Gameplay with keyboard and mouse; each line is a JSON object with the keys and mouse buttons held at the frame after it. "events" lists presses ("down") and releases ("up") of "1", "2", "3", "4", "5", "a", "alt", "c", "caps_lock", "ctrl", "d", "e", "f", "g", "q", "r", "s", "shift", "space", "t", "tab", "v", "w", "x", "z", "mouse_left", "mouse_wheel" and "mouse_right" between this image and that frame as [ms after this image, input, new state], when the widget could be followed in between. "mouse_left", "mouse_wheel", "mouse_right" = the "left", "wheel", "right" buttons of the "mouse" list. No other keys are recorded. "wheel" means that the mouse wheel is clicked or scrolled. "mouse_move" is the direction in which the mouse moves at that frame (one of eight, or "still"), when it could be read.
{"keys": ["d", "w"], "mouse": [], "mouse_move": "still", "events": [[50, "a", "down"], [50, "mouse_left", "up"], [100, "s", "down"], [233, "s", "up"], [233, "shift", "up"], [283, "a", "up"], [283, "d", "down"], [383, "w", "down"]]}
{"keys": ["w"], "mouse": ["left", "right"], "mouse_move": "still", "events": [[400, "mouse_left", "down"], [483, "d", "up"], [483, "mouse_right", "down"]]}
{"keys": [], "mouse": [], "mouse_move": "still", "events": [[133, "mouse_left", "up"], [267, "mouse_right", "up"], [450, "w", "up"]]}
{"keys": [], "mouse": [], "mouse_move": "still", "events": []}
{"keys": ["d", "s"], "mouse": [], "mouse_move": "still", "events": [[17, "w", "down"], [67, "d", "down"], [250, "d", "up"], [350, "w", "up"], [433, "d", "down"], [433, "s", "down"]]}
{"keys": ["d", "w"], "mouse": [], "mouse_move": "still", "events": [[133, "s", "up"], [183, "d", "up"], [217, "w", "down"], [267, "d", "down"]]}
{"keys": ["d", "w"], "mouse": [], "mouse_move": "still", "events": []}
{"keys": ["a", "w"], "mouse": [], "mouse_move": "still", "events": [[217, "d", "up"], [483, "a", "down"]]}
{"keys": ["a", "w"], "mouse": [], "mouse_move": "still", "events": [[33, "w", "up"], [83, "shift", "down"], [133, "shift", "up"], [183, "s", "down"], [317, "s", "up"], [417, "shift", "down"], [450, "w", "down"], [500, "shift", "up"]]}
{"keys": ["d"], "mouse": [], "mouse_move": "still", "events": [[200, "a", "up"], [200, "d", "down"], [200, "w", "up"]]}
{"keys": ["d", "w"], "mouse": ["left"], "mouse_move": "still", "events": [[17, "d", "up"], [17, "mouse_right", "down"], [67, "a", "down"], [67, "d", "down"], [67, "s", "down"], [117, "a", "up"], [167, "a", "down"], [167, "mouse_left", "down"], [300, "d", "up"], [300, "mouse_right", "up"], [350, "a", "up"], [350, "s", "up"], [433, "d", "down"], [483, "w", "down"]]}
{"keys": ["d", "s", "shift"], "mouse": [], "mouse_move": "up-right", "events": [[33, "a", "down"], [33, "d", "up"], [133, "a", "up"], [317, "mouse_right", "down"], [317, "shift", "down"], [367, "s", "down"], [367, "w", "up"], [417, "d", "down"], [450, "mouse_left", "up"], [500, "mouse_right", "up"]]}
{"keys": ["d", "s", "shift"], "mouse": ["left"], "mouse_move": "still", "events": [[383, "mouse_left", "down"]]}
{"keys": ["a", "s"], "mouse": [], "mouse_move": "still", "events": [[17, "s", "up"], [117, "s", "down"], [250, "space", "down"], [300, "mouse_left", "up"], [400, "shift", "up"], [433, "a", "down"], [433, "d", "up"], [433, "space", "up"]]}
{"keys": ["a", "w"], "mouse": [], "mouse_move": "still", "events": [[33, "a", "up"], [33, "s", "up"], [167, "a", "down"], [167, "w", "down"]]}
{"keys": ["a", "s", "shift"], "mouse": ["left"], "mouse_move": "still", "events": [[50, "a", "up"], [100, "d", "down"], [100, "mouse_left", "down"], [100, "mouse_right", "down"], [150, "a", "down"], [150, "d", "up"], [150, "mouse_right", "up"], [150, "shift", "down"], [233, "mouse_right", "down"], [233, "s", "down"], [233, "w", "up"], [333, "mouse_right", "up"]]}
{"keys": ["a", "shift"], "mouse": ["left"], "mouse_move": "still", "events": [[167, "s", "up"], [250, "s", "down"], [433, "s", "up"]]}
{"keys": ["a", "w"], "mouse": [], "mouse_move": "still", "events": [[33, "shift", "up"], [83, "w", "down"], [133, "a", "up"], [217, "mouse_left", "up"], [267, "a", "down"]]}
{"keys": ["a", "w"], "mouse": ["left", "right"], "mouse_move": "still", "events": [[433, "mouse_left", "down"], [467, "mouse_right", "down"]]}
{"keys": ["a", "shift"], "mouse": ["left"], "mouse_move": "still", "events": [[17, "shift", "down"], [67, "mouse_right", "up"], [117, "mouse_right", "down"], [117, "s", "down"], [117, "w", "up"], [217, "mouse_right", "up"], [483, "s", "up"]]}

_ _ _ _

Exercise brief
Return the material in its entirety, word for word.

Response
Gameplay with keyboard and mouse; each line is a JSON object with the keys and mouse buttons held at the frame after it. "events" lists presses ("down") and releases ("up") of "1", "2", "3", "4", "5", "a", "alt", "c", "caps_lock", "ctrl", "d", "e", "f", "g", "q", "r", "s", "shift", "space", "t", "tab", "v", "w", "x", "z", "mouse_left", "mouse_wheel" and "mouse_right" between this image and that frame as [ms after this image, input, new state], when the widget could be followed in between. "mouse_left", "mouse_wheel", "mouse_right" = the "left", "wheel", "right" buttons of the "mouse" list. No other keys are recorded. "wheel" means that the mouse wheel is clicked or scrolled. "mouse_move" is the direction in which the mouse moves at that frame (one of eight, or "still"), when it could be read.
{"keys": ["d", "w"], "mouse": [], "mouse_move": "still", "events": [[50, "a", "down"], [50, "mouse_left", "up"], [100, "s", "down"], [233, "s", "up"], [233, "shift", "up"], [283, "a", "up"], [283, "d", "down"], [383, "w", "down"]]}
{"keys": ["w"], "mouse": ["left", "right"], "mouse_move": "still", "events": [[400, "mouse_left", "down"], [483, "d", "up"], [483, "mouse_right", "down"]]}
{"keys": [], "mouse": [], "mouse_move": "still", "events": [[133, "mouse_left", "up"], [267, "mouse_right", "up"], [450, "w", "up"]]}
{"keys": [], "mouse": [], "mouse_move": "still", "events": []}
{"keys": ["d", "s"], "mouse": [], "mouse_move": "still", "events": [[17, "w", "down"], [67, "d", "down"], [250, "d", "up"], [350, "w", "up"], [433, "d", "down"], [433, "s", "down"]]}
{"keys": ["d", "w"], "mouse": [], "mouse_move": "still", "events": [[133, "s", "up"], [183, "d", "up"], [217, "w", "down"], [267, "d", "down"]]}
{"keys": ["d", "w"], "mouse": [], "mouse_move": "still", "events": []}
{"keys": ["a", "w"], "mouse": [], "mouse_move": "still", "events": [[217, "d", "up"], [483, "a", "down"]]}
{"keys": ["a", "w"], "mouse": [], "mouse_move": "still", "events": [[33, "w", "up"], [83, "shift", "down"], [133, "shift", "up"], [183, "s", "down"], [317, "s", "up"], [417, "shift", "down"], [450, "w", "down"], [500, "shift", "up"]]}
{"keys": ["d"], "mouse": [], "mouse_move": "still", "events": [[200, "a", "up"], [200, "d", "down"], [200, "w", "up"]]}
{"keys": ["d", "w"], "mouse": ["left"], "mouse_move": "still", "events": [[17, "d", "up"], [17, "mouse_right", "down"], [67, "a", "down"], [67, "d", "down"], [67, "s", "down"], [117, "a", "up"], [167, "a", "down"], [167, "mouse_left", "down"], [300, "d", "up"], [300, "mouse_right", "up"], [350, "a", "up"], [350, "s", "up"], [433, "d", "down"], [483, "w", "down"]]}
{"keys": ["d", "s", "shift"], "mouse": [], "mouse_move": "up-right", "events": [[33, "a", "down"], [33, "d", "up"], [133, "a", "up"], [317, "mouse_right", "down"], [317, "shift", "down"], [367, "s", "down"], [367, "w", "up"], [417, "d", "down"], [450, "mouse_left", "up"], [500, "mouse_right", "up"]]}
{"keys": ["d", "s", "shift"], "mouse": ["left"], "mouse_move": "still", "events": [[383, "mouse_left", "down"]]}
{"keys": ["a", "s"], "mouse": [], "mouse_move": "still", "events": [[17, "s", "up"], [117, "s", "down"], [250, "space", "down"], [300, "mouse_left", "up"], [400, "shift", "up"], [433, "a", "down"], [433, "d", "up"], [433, "space", "up"]]}
{"keys": ["a", "w"], "mouse": [], "mouse_move": "still", "events": [[33, "a", "up"], [33, "s", "up"], [167, "a", "down"], [167, "w", "down"]]}
{"keys": ["a", "s", "shift"], "mouse": ["left"], "mouse_move": "still", "events": [[50, "a", "up"], [100, "d", "down"], [100, "mouse_left", "down"], [100, "mouse_right", "down"], [150, "a", "down"], [150, "d", "up"], [150, "mouse_right", "up"], [150, "shift", "down"], [233, "mouse_right", "down"], [233, "s", "down"], [233, "w", "up"], [333, "mouse_right", "up"]]}
{"keys": ["a", "shift"], "mouse": ["left"], "mouse_move": "still", "events": [[167, "s", "up"], [250, "s", "down"], [433, "s", "up"]]}
{"keys": ["a", "w"], "mouse": [], "mouse_move": "still", "events": [[33, "shift", "up"], [83, "w", "down"], [133, "a", "up"], [217, "mouse_left", "up"], [267, "a", "down"]]}
{"keys": ["a", "w"], "mouse": ["left", "right"], "mouse_move": "still", "events": [[433, "mouse_left", "down"], [467, "mouse_right", "down"]]}
{"keys": ["a", "shift"], "mouse": ["left"], "mouse_move": "still", "events": [[17, "shift", "down"], [67, "mouse_right", "up"], [117, "mouse_right", "down"], [117, "s", "down"], [117, "w", "up"], [217, "mouse_right", "up"], [483, "s", "up"]]}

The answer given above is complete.